- _WORK TO BE COMPLETED_
Search the entries for the word "prices" and pull out each line that has it.
━━━━━ INFORMATION PROVIDED ━━━━━
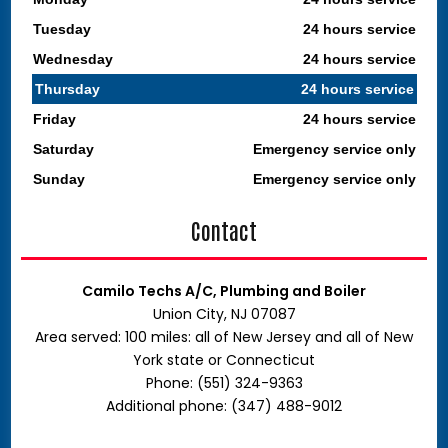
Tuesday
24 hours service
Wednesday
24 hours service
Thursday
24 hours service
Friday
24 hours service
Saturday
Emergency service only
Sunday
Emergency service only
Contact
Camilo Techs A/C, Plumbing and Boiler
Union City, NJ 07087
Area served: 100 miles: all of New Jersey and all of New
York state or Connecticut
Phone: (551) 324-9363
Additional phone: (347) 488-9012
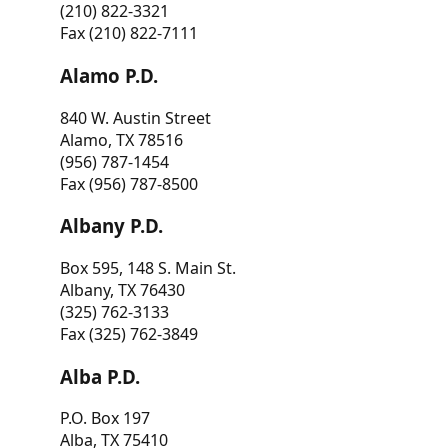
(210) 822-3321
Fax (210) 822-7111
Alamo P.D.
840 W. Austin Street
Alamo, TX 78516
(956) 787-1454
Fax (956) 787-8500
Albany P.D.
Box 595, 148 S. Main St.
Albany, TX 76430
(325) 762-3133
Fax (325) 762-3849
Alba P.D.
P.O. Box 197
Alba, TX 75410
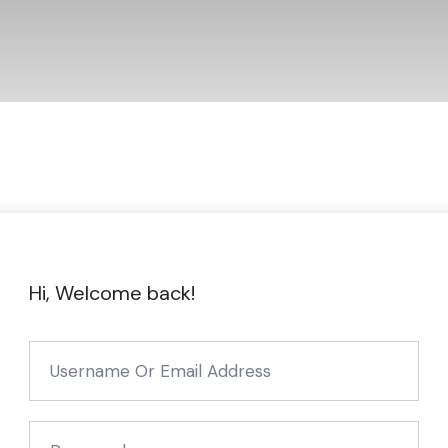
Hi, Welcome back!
━━━━━
━━━━━ INFORMATION PROVIDED ━━━━━
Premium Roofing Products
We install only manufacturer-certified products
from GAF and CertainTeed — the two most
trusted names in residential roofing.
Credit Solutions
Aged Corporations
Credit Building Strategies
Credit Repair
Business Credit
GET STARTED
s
━━━━━
━━━━━ INFORMATION PROVIDED ━━━━━
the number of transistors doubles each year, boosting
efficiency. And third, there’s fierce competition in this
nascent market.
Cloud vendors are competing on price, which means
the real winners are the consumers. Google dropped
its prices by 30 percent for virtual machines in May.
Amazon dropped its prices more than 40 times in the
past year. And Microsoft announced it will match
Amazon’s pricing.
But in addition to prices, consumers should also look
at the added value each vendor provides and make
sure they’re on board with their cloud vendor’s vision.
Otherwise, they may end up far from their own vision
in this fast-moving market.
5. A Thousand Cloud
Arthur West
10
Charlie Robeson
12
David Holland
━━━━━
- _ANSWER BOX_
its prices by 30 percent for virtual machines in May.
Amazon dropped its prices more than 40 times in the
But in addition to prices, consumers should also look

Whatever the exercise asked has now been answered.